A retention member 54 is integral with each end block 44, extending upwardly from ends 46. Each retention member 54 is U-shaped to define a guide channel 56 along the inner surface thereof and precisely aligned with card-receiving slot 16 of connector 12. Guide channels 56 are dimensioned to receive therein side portions 32 of module 20 so that card leading end 28 becomes aligned for receipt into card-receiving cavity 16 during mating for the circuit pads thereof to become electrically engaged by the connector's contacts. Entrances to the guide channels may be chamfered to facilitate insertion of the module side portions 32 thereinto. Retention members 54 are positioned spaced apart so that channel bottom surfaces 58 oppose each other spaced apart a width of the module in order to position the module accurately lengthwise of the card-receiving slot. The retention members 54 include latch apertures 60 as shown within which corresponding latch projections 34 on side surfaces of the module may latch, for retention in the mated condition. Sufficient clearances 62 around ends 36 of connector 12 are provided by retention members 54 for receipt thereinto of leading end 26 of the module covering 24 around connector ends 36, when card leading end 28 is received into card-receiving slot 16.

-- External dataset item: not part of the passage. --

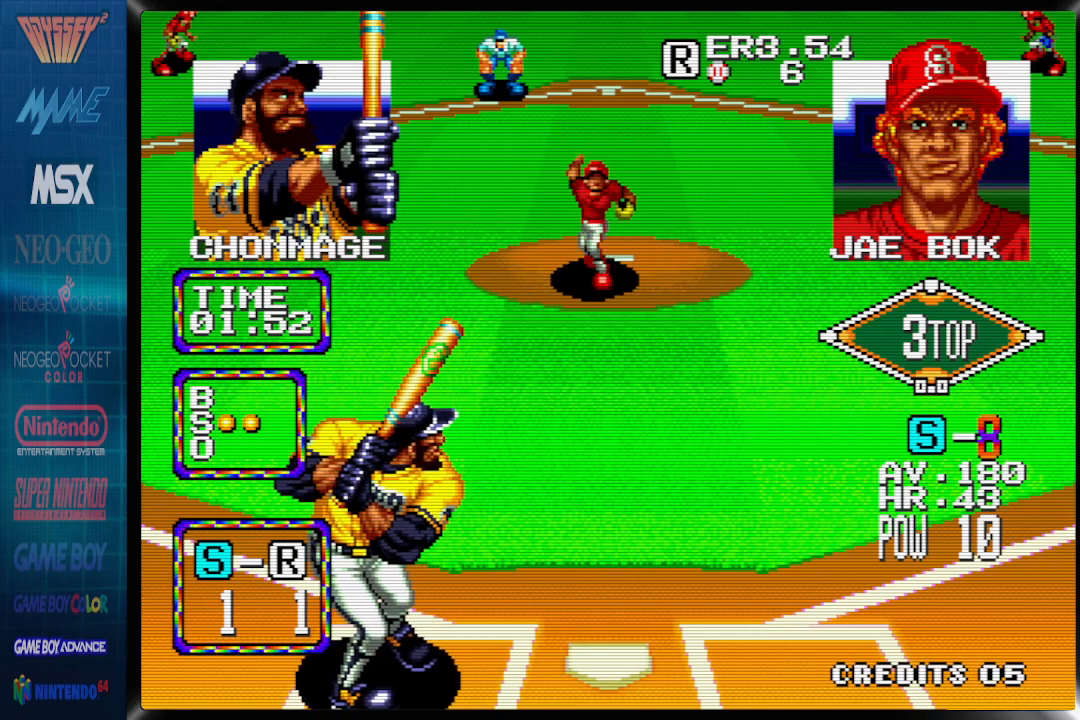
{"buttons": [], "events": [[100, "DPAD_RIGHT", "down"], [150, "DPAD_RIGHT", "up"]]}
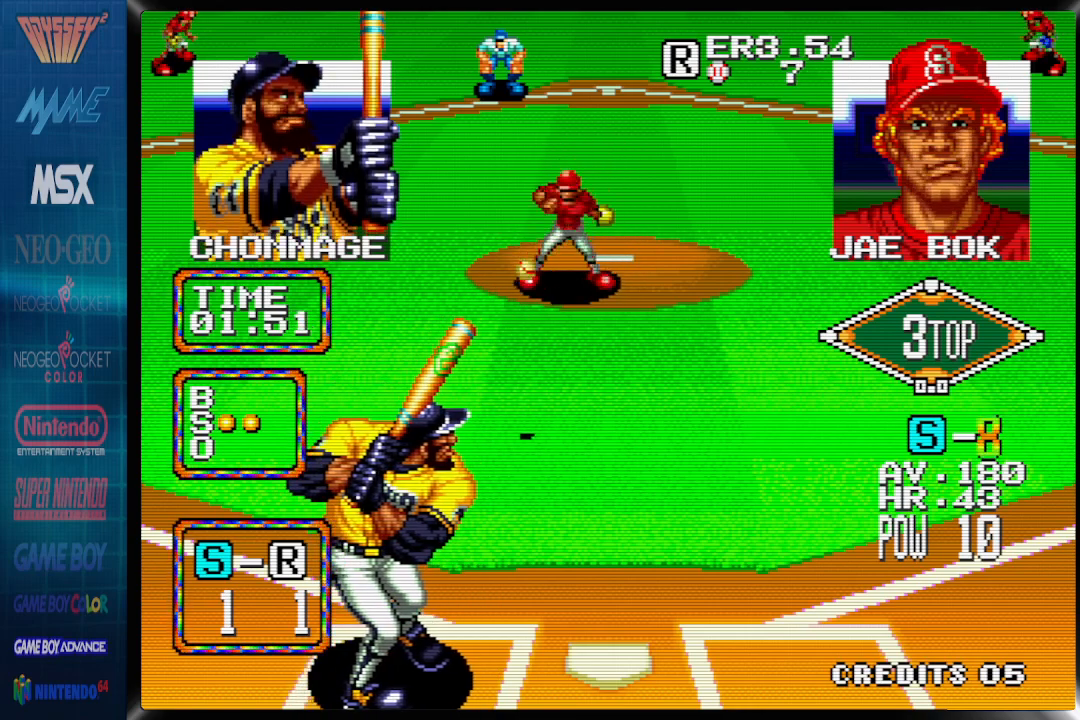
{"buttons": ["DPAD_LEFT"], "events": [[50, "DPAD_LEFT", "down"], [200, "CROSS", "down"], [433, "CROSS", "up"]]}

Resilient members 80 of the present invention are seated in clearance openings 62 at inner ends of channels 56 outwardly of ends 36 of connector 12 and positioned atop upwardly facing surfaces 48, such as by being in interference fit between opposed walls of retention member 54, or optionally by being bonded in place. Resilient members 80 are shown to include a transverse body section 82 adjacent channel bottom 58, and side flanges 84 extending orthogonally therefrom that coextend partially along side surfaces of connector 12. Resilient members 80 are thus configured similarly to the ends 32 of cover 24 of module 20 and thus are abutted and compressed thereby against surfaces 48 when module 20 is fully moved along channels 56 to mate with connector 12, for leading end 28 of card 22 to be received into card-receiving slot 16, at which time latch projections 34 are latched in latch recesses 60 of retention members 54.
As shown in FIG. 4, resilient members 80 upon compression by module 20, exert a force upwardly on the module to maintain the latch projections 34 firmly in latching engagement with latching surfaces of recesses 60. This results in no looseness or tolerances that would otherwise permit the module to move incrementally during movement of a computer or vibration thereof, and this in turn enhances the stability of the electrical connections as well as reduces wear and tear on the components within the module during in-service use. Additionally, resilient members 80 exert a force upwardly on a module to partially eject the module during delatching of the module latches, facilitating module removal when service personnel are manually actuating the latch members on opposed sides of the module, urging them toward each other. Resilient members 80 may be of elastomeric material such as foam rubber or rubber such as from Buna-N nitrile resin, ASTM-NBR.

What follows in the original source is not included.